The Newtons, married for 53 years, have three children, five grandchildren and four great-grandchildren. Many have donned aprons and Orville's Family Restaurant work shirts.

"We're a close-knit family," Mr. Newton said. "When one hurts, we all hurt."

The couple thought about asking their children to take over the family business, but ultimately decided against that when considering today's tough economy.

"We didn't think they could make it work," he said. "We didn't want to leave them with the headache."

"Restaurant work is hard work," Mrs. Newton said.

The closing of Orville's will put a few people out of work, the Newtons say, but those young people were planning on moving on to other jobs soon anyway.

The Newtons say spending more time with family is something they will do after hanging up their aprons.

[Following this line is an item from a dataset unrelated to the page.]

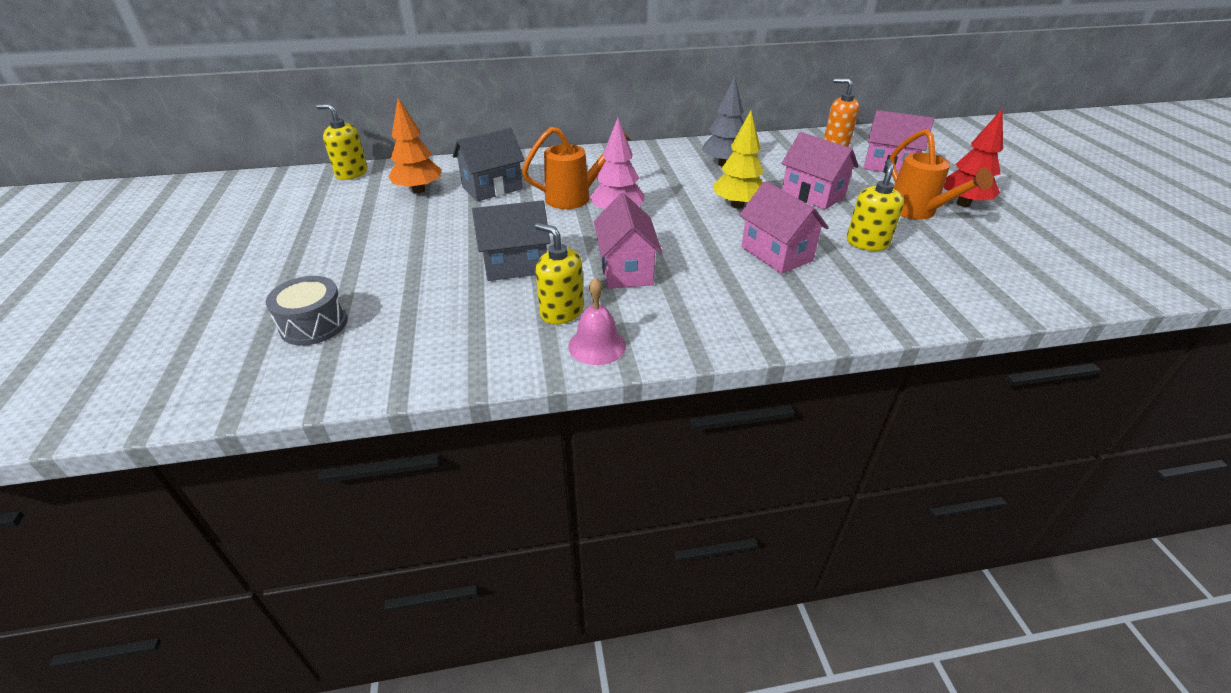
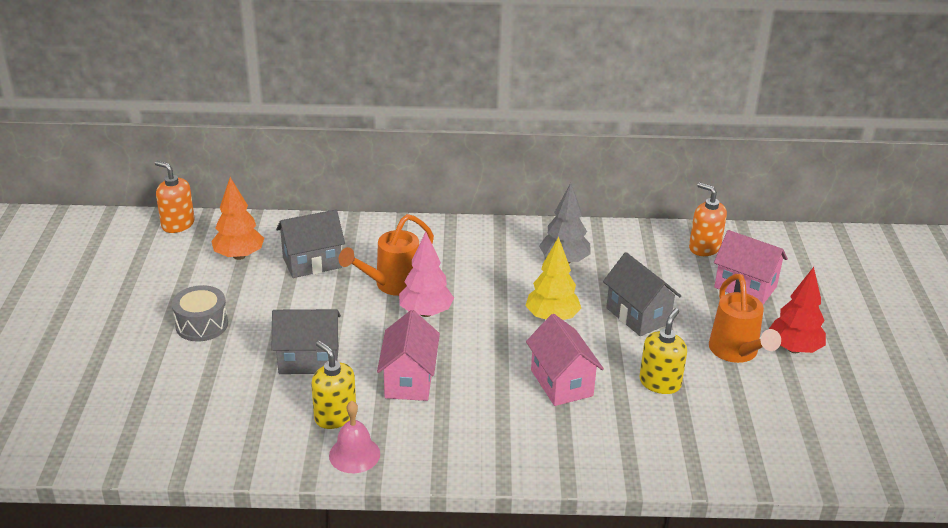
camera: 10 degrees right, 5 degrees down
(314, 324) = (121, 397): grey drum -> grey drum (202, 325)
(351, 173) = (178, 224): yellow soap dispenser -> orange soap dispenser
(575, 197) = (392, 285): orange watering can -> orange watering can turned 150 degrees clockwise
(812, 195) = (638, 315): pink house -> grey house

But doing that won't be easy.

"That's all we know," Mrs. Newton said. "That and Fruit of the Loom."

"Seems kinda like a home," Mr. Newton said. "Put in a lot of hours for a lot of years."

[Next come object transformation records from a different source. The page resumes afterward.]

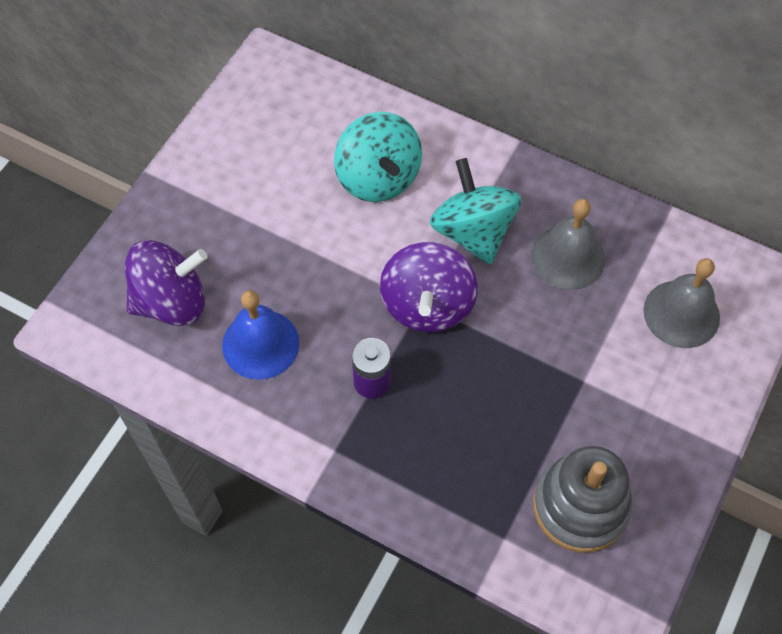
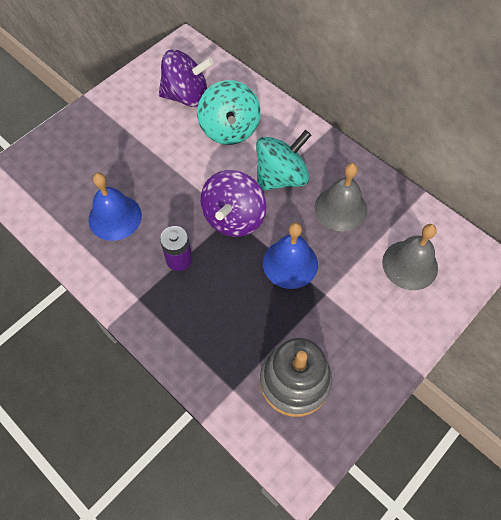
camera: 15 degrees right, 0 degrees up
(171, 301) = (68, 177): purple spinning top -> purple spinning top (186, 96)
(473, 232) = (281, 177): turquoise spinning top -> turquoise spinning top turned 60 degrees clockwise
(524, 350) = (290, 263): none -> blue bell

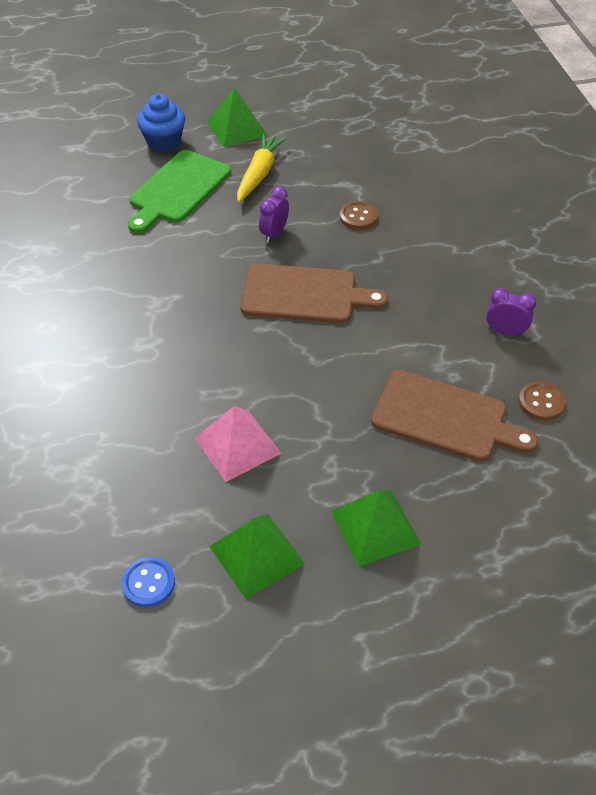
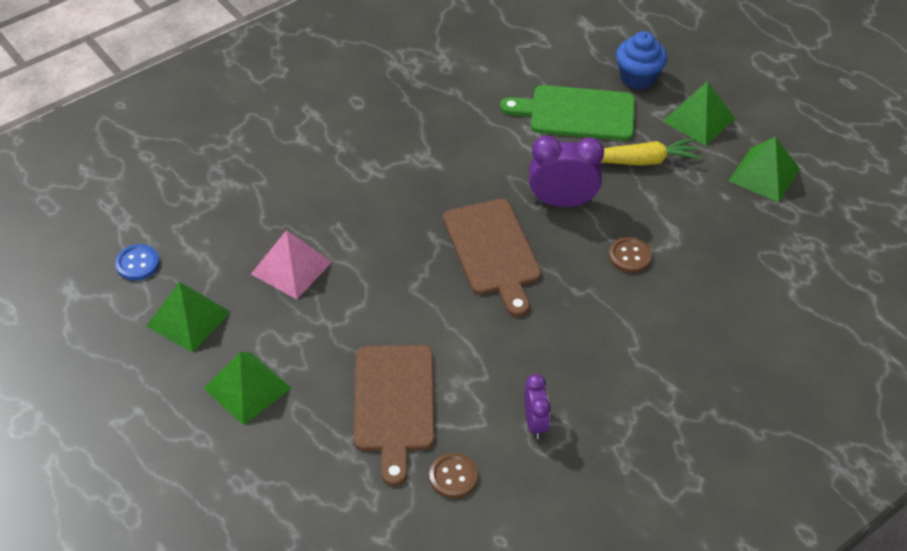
camera: 65 degrees right, 0 degrees up
(274, 234) = (562, 202): purple clock -> purple clock, size x1.67
(318, 119) = (764, 175): none -> green pyramid

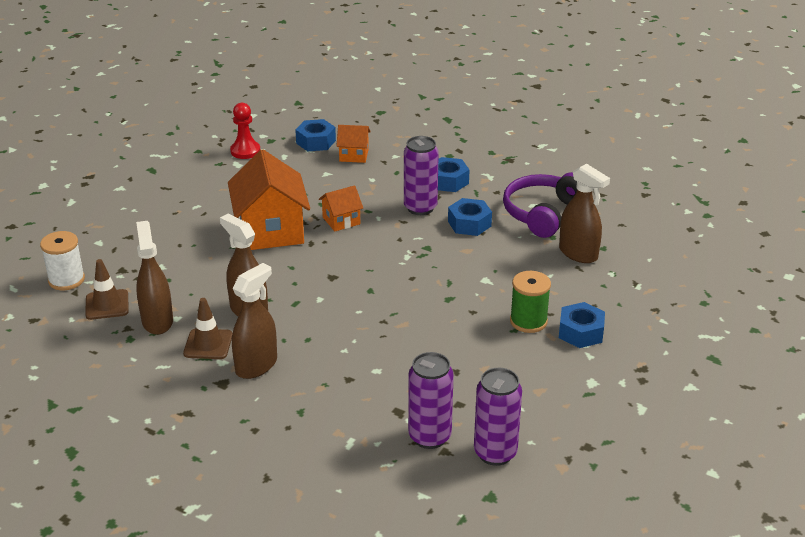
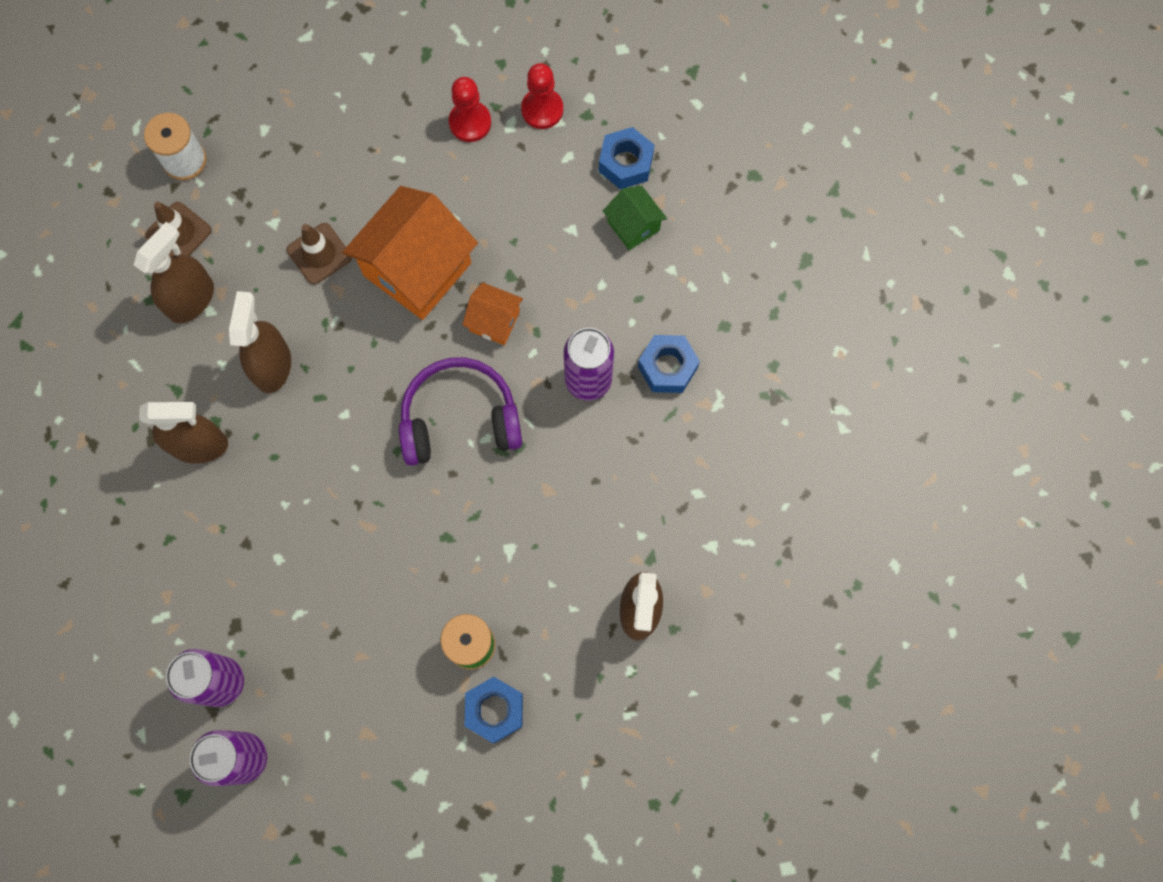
camera: 50 degrees right, 40 degrees up
(208, 344) = (195, 375): brown traffic cone -> brown traffic cone (319, 254)
(214, 175) = (470, 122): none -> red pawn
(354, 155) = (633, 226): orange house -> green house
(469, 224) = (600, 455): blue nut -> none
(543, 213) = (689, 517): purple headphones -> purple headphones (460, 419)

The Newtons say they will also spend more time helping at their church, Pitman Valley Baptist.

"The Lord's ready for us to get out," Mrs. Newton said. "We've worked six days a week since we opened this place."

And the Newtons say they will use their newfound time on their hands to possibly take a vacation, something they haven't done in a long time.

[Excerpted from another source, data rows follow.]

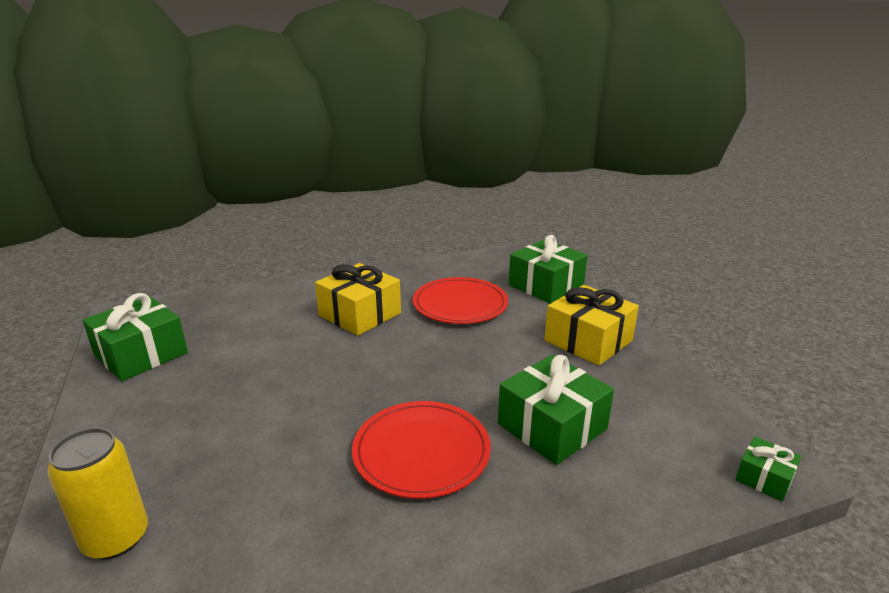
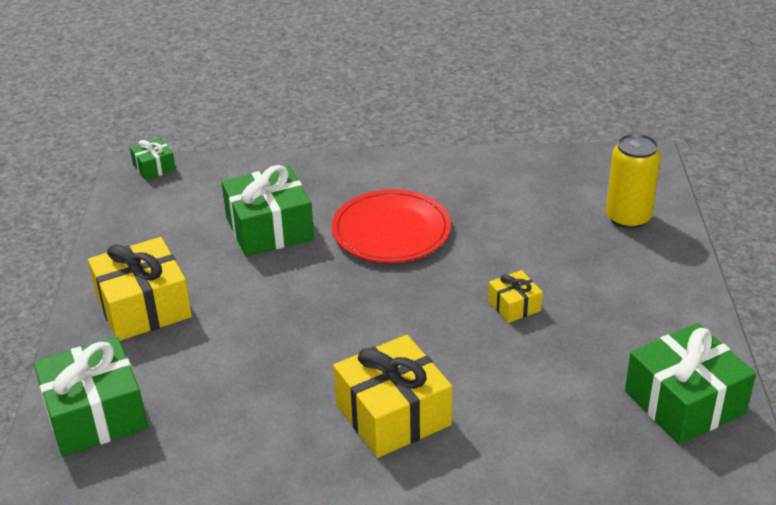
camera: 160 degrees left, 10 degrees up
(275, 398) = (514, 305): none -> yellow gift
(460, 304) = (246, 403): red plate -> none

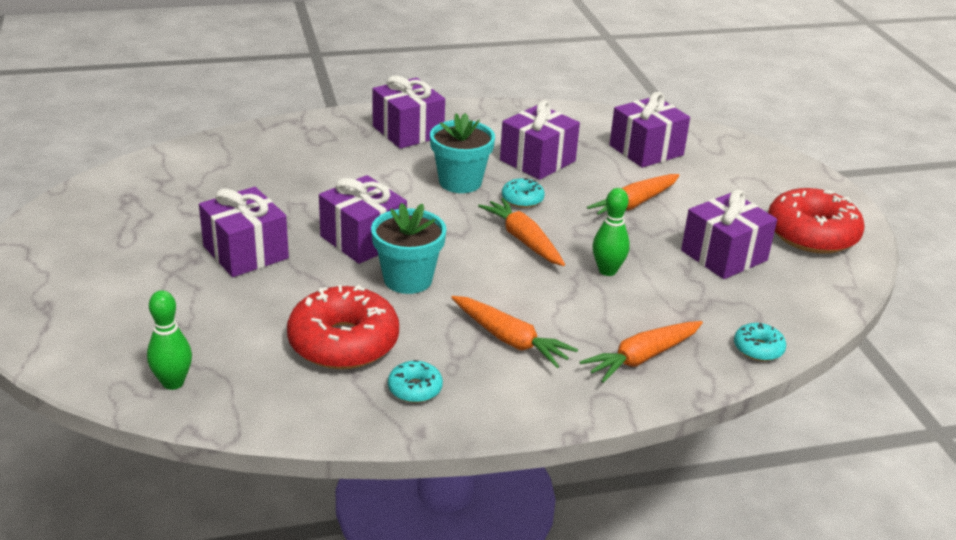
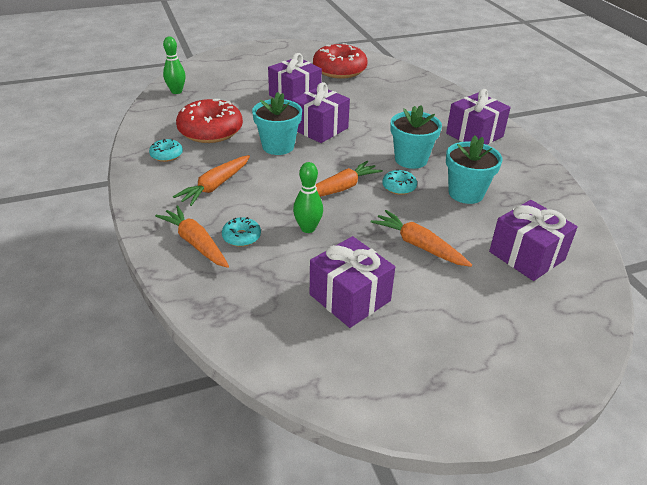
camera: 85 degrees right, 5 degrees up
(537, 160) = (466, 193): purple gift -> turquoise flower pot
(758, 349) = (207, 308): turquoise donut -> turquoise donut (241, 237)
(811, 234) = (413, 371): red donut -> red donut (339, 70)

At 71 and 66, Mr. and Mrs. Newton say they are in good health and will continue to stay active.

"The Lord's really blessed us," Mr. Newton said. "We're gonna stay active."

The Newtons say the pressure of owning a restaurant has been piled high for the past few years. The first 15 years were great, they said, but the last few have been the most competitive yet.

"Taylor County's got a lot more restaurants than it had," Mrs. Newton said.

The Newtons days typically begins at 4:30 a.m. with a wakeup call. At about 5, they were at the restaurant preparing for the breakfast rush. Doors opened at 6 a.m. and didn't close until about 8 p.m.

"We cook most everything," Mrs. Newton said. "We make most from scratch."

And they say they took requests, making customers their favorite dishes when possible.

"We tried to cater as good as we possibly could," Mr. Newton said. "Without customers, you don't have a business."

And it's the customers the Newtons say they will miss the most.

"We're gonna really miss the people," Mrs. Newton said. "We've really got close to some people."

Mr. Newton agrees.

"I don't really think it's sunk in," he said. "My favorite thing's coming out and talking to people. I might not know everyone's name, but I know their faces."

Last Saturday was bittersweet, the Newtons say, sharing good times with family and customers, but also knowing that the day was the last of its kind.

"Kinda sad," Mrs. Newton said. "[I will] probably cry when we see it's gone."

Mr. Newton said he believes this past Monday morning, the first day he didn't have to get up and go to work, will be a shock.

"Monday morning when I get up, I'll know I miss it," he said. "In a way, life's ended."

But even though the Newtons say their life is changing, they will take with them the irreplaceable memories of their time at Orville's.

One story they recall is of a young boy and girl who came into the restaurant saying they wanted to get married and have a wedding like none other. Mr. Newton, a magistrate at the time, was happy to oblige.

"We did the ceremony right in the kitchen there, by the milk cooler," he said. "I said, 'Well, you got one.' I don't know if they're still together or not."

The Newtons say they will be there on Saturday when their restaurant is auctioned to the highest bidder.

And though they have hung up their aprons, the Newtons say they likely won't leave the food-making business behind entirely.

Mr. Newton said he and his wife will do some catering and make pies and their sought-after country ham biscuits. When Orville's was open, the couple made about 500 biscuits a week.

"Anybody needs anything, call us," Mr. Newton said. "If at all possible, we'll get it to them.

"I love helping people. That's been my goal in life, to do something for somebody else."